SoFunction
Updated on 2024-10-30

Python3 Tensorlfow: implementation of increasing or decreasing the dimension of a matrix

1. Adding dimension

Two samples are given below

Sample 1:

[1, 2, 3] ==> [[1],[2],[3]]

import tensorflow as tf

a = ([1, 2, 3])
b = tf.expand_dims(a,1)

with () as sess:
 a_, b_ = ([a, b])
 print('a:')
 print(a_)
 print('b:')
 print(b_)

output result

a:
[1 2 3]
b:
[[1]
 [2]
 [3]]

Sample 2.

[1, 2, 3] ==> [[1,2,3]]

import tensorflow as tf

a = ([1, 2, 3])
b = tf.expand_dims(a, 0)

with () as sess:
 a_, b_ = ([a, b])
 print('a:')
 print(a_)
 print('b:')
 print(b_)

Output results:

a:
[1 2 3]
b:
[[1 2 3]]

2. Reduced dimensionality

Sample 1:

[[1, 2, 3]] ==> [1, 2, 3]

import tensorflow as tf

a = ([[1, 2, 3]])
b = (a)

with () as sess:
 a_, b_ = ([a, b])
 print('a:')
 print(a_)
 print('b:')
 print(b_)

output result

a:
[[1 2 3]]
b:
[1 2 3]

Sample 2:

[[1], [2], [3]] ==> [[1, 2, 3]

import tensorflow as tf

a = ([[1], [2], [3]])
b = (a, 1)

with () as sess:
 a_, b_ = ([a, b])
 print('a:')
 print(a_)
 print('b:')
 print(b_)

Additional knowledge:pytorch squeeze(), unsqueeze(), and some high-dimensional array manipulation

The blogger recently read the underlying code of YOLO, and there are a lot of high-dimensional operations on multi-array matrices in Torch, so after reading one side of it, I'll record it in case I forget.

()

Function: Cancel dimension of 1

squeeze(input, dim=None, out=None) -> Tensor

It's generally not clear what dim means here

An example:

input=(A , 1 , B , C ,1 , D)
squeeze(input)=(A,B,C,D)
input= (A, 1, B)

squeeze(input, 0)=(A, 1, B) will not change squeeze(input, 1)=(A, B) will change

Here 0, 1 and 2 stand for A, 1 and B respectively.

()

unsqueeze(input, dim, out=None) -> Tensor

Function: Inserts a one-dimensional

It's also the dim parameter that's a little harder to understand here

The values of dim are [- ()-1, ()].

Given a dim

input=(A , B , C , D)

The dimension of input input_dim is 4, and dim takes the values [-5, 4].

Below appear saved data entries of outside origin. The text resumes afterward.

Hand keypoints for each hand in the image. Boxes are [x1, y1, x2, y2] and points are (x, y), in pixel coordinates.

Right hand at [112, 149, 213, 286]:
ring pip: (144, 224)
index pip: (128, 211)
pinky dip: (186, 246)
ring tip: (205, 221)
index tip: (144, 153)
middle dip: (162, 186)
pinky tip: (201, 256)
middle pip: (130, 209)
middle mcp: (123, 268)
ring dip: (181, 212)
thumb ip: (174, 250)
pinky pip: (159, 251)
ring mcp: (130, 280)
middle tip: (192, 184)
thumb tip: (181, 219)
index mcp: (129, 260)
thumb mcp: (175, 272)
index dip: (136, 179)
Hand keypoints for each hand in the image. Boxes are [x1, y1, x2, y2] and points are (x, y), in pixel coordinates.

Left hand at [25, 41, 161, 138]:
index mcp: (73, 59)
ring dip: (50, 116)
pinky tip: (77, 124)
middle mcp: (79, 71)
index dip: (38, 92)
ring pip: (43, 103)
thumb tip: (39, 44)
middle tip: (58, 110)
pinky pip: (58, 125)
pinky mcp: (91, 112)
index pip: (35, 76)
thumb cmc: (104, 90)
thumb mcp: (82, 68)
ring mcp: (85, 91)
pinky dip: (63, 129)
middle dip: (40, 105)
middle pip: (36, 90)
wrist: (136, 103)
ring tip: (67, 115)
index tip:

unsqueeze(input, 0)=(1, A , B , C , D)
unsqueeze(input, 1)=(A , 1, B , C , D)
unsqueeze(input, -5)=(1, A , B , C , D)

Look at a simple use case, size indicates the size of the dimension, 10 is the range of values, a = [:,:,:,:, 4] said to take the fourth element of the last dimension of a (the fourth from 0), that is, to take the [0,0,3], [5,6,1], [0,6,8], [...], the judgment is greater than 5 for true, otherwise false.

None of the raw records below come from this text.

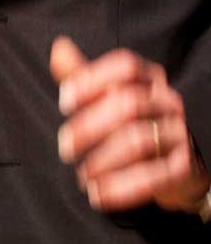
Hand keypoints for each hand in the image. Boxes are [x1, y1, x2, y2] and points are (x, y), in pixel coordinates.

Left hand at [51, 36, 209, 213]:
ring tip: (82, 176)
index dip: (91, 80)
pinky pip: (152, 176)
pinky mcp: (184, 167)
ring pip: (137, 140)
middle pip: (127, 103)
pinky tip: (98, 195)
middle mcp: (168, 101)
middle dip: (89, 126)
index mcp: (151, 79)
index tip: (63, 101)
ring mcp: (179, 133)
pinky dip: (120, 188)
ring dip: (102, 161)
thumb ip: (83, 76)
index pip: (125, 66)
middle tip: (64, 147)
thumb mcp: (109, 99)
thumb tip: (58, 47)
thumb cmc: (136, 125)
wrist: (179, 169)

Note that b has one less dimension than a.

Continuing from the previous step, here the unsqueeze function is used to extend the dimension of b by one dimension [2,2,3]------>[2,2,3,1] At this point there is only one element in the last dimension of b. .expand_as extends the last last element by the number of elements in the last dimension of a

a[c] means take out all the elements in a for all rows that are True

The above this Python3 Tensorlfow:Increase or Decrease Matrix Dimension implementation is all that I have shared with you, I hope it can give you a reference, and I hope that you can support me more.